The robustness-accuracy plots of tested algorithms in VOT2016 dataset. The AR plot (left) shows the accuracy and robustness scores. In the ranking plot (right) the accuracy and robustness rank for each tracker is displayed. The better trackers are located at the upper-right corner

Fig. 12
figure 12

Expected Average Overlap (EAO) curve on VOT2016. Only the top 2 trackers are shown for clarity

Table 2 State-of-the-art in terms of EAO

4.2.5 Evaluation of the long-time and short-time update strategy

We conduct experiments on OTB-2013 for validity of the LS strategy. The red line refers to the performance effect that particle filter is introduced to correlation filter framework and combining LS update method, while the green line means no LS update, and the ‘CFPF+update’ is CFPF with LS update strategy, but the ‘CFPF+not update’ is CFPF without LS update in Figs. 13 and 14.

Fig. 13
figure 13

The tracking success plots conducted on OTB-2013. The area-under-the-curve (AUC) scores for the all trackers are reported in the legend

Fig. 14
figure 14

The success plots over target rotation and deformation on OTB-2013. The area-under-the-curve (AUC) scores for the all trackers are reported in the legend

It can be seen briefly that the CFPF with LS gets 0.001 and 0.001 improvement upon CFPF without LS in success rate and precision from Fig. 13. Additionally, Fig. 14 shows success plots of two different attributes: out-plane rotation and deformation. The area-under-the-curve (AUC) scores of tracker with LS update in taget out-plane rotation are separately 0.951 and 0.705. The improvement of success rate and precision are separately 0.001 and 0.002 on CFPF without LS. The area-under-the-curve (AUC) scores of tracker with LS update in taget deformation are separately 0.970 and 0.719. The improvement of success rate is 0.001 on CFPF without LS. It is known from the above experimental results that the LS update strategy improves accuracy and robustness of tracker.
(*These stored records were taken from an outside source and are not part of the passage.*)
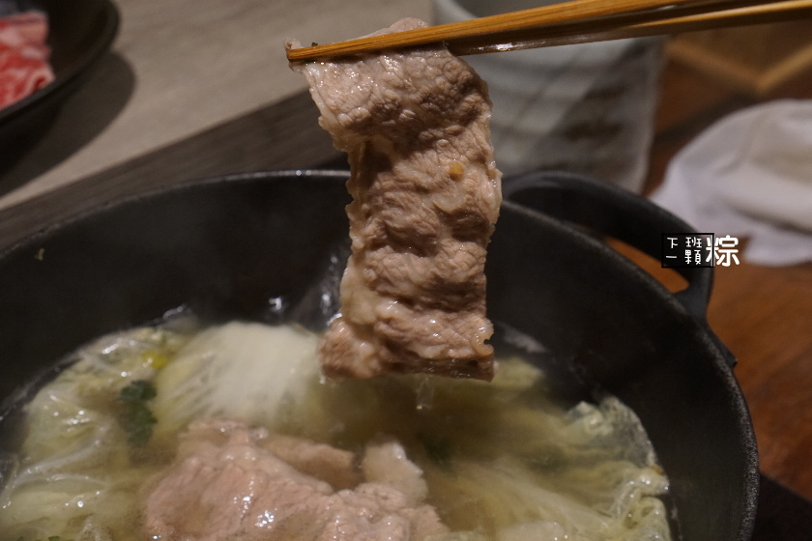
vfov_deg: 25.8
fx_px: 1184
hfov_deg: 37.9
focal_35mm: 52
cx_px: 406
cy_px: 270
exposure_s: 1/40
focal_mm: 35
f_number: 6.3
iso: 1000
For the tracking speed, the GPU version of CFPF tracker operates at 6–7 FPS (Frames Per Second) and it’s about one FPS slower than ECO. The reason is that template matching took some time in PF. But compared with other good performance trackers based on CNN features, the tracking speed of CFPF tracker is relative superior.
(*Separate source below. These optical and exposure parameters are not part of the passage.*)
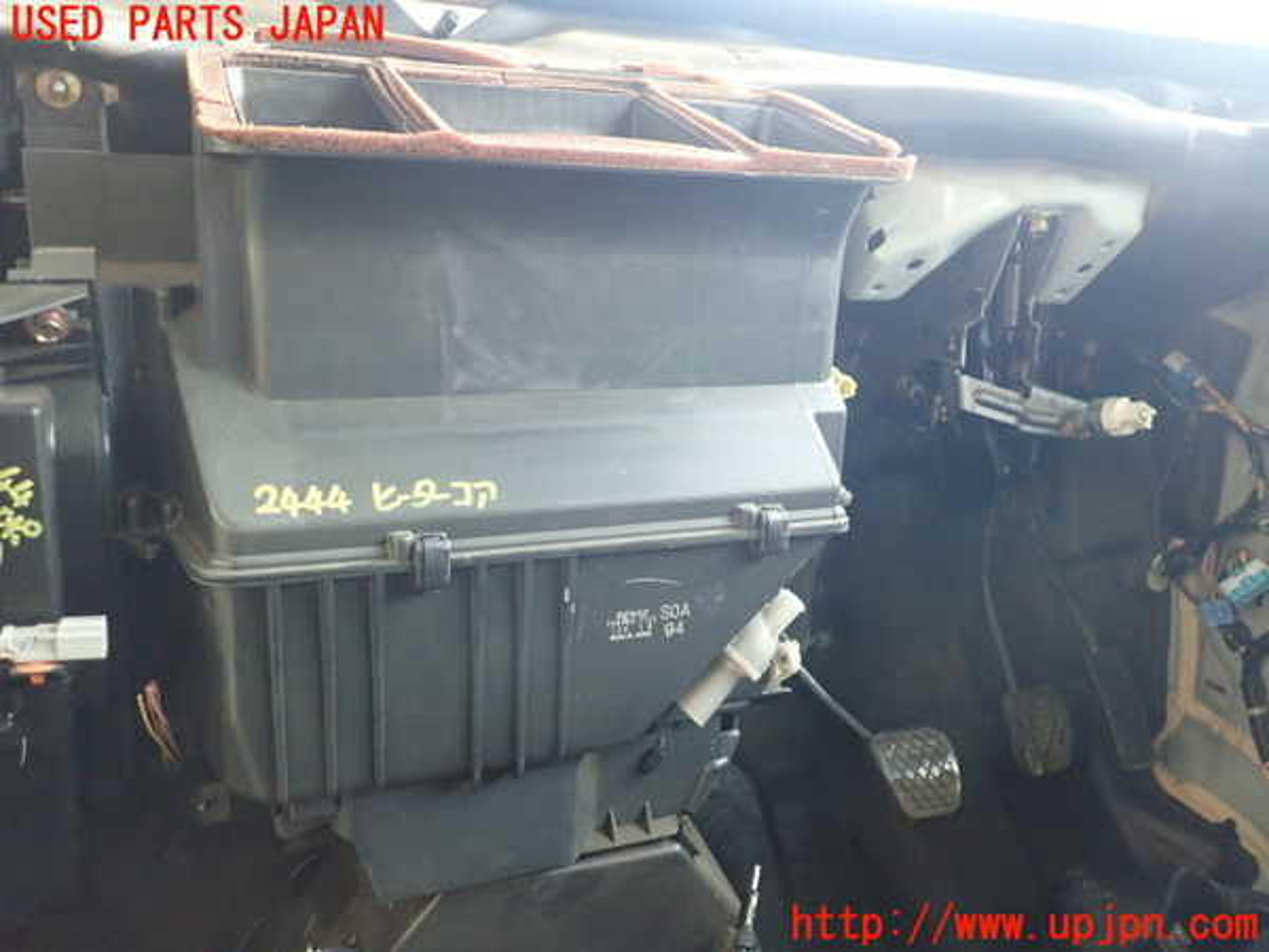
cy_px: 476
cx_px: 634
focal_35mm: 30
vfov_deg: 46.8
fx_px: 1100
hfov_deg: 60.0
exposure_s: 1/100
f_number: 2.3
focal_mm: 5.5
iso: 800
5 Conclusion and future work

In this manuscript, we have proposed a new CFPF tracker introduced PF into DCF framework. At first, a correlation filter is used to estimate the position and scale of a given object. Besides, the affine parameters are detected using PF. According to the currently known target position and size, we obtain randomly candidates around the target and get the initial template of the current frame. Next correlation coefficients are calculated between template and candidates. The optimal candidate with the highest degree of correlation and its corresponding rotation factor are obtained. Lastly, according to the tracking principle of PF, the target location, size and rotation factor are used as affine parameters to get target. Experimental results show that our tracker has promising performance in terms of accuracy and robustness, and improves performance in rotation and deformation comparing existing discriminative trackers.
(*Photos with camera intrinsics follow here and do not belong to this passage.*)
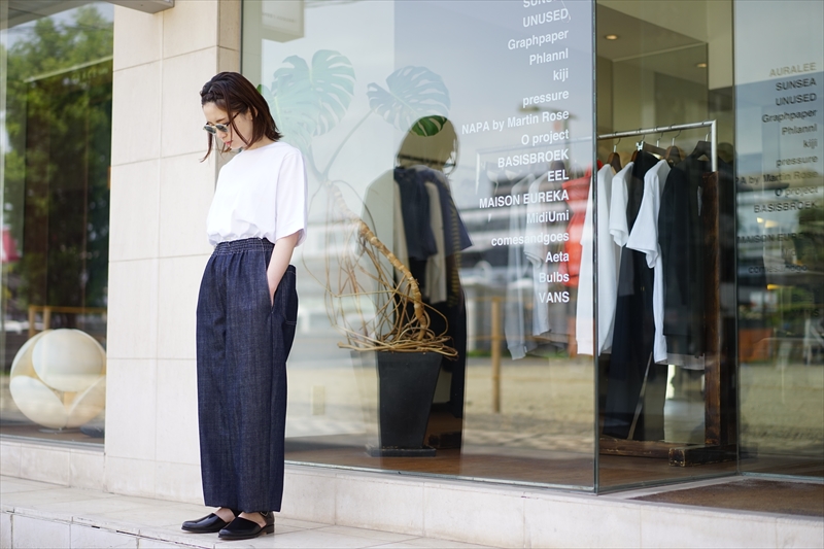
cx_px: 412
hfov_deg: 36.3
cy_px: 274
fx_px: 1259
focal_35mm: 55
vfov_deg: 24.6
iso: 100
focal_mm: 55
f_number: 1.8
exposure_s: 1/640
The proposed CFPF tracker can precisely describe target variation in complex scenarios, and further improves accuracy and robustness of discriminative correlation filter methods. Limited by representation capability of target variation in the PF and CF, the proposed CFPF tracker can’t accurately capture object when target with wide rotation angle or low resolution. There is still room for improvement of target variation representation mechanism in discriminative correlation filter methods, hence object tracking is still a challenging task because of background cluttering and some special application scenarios.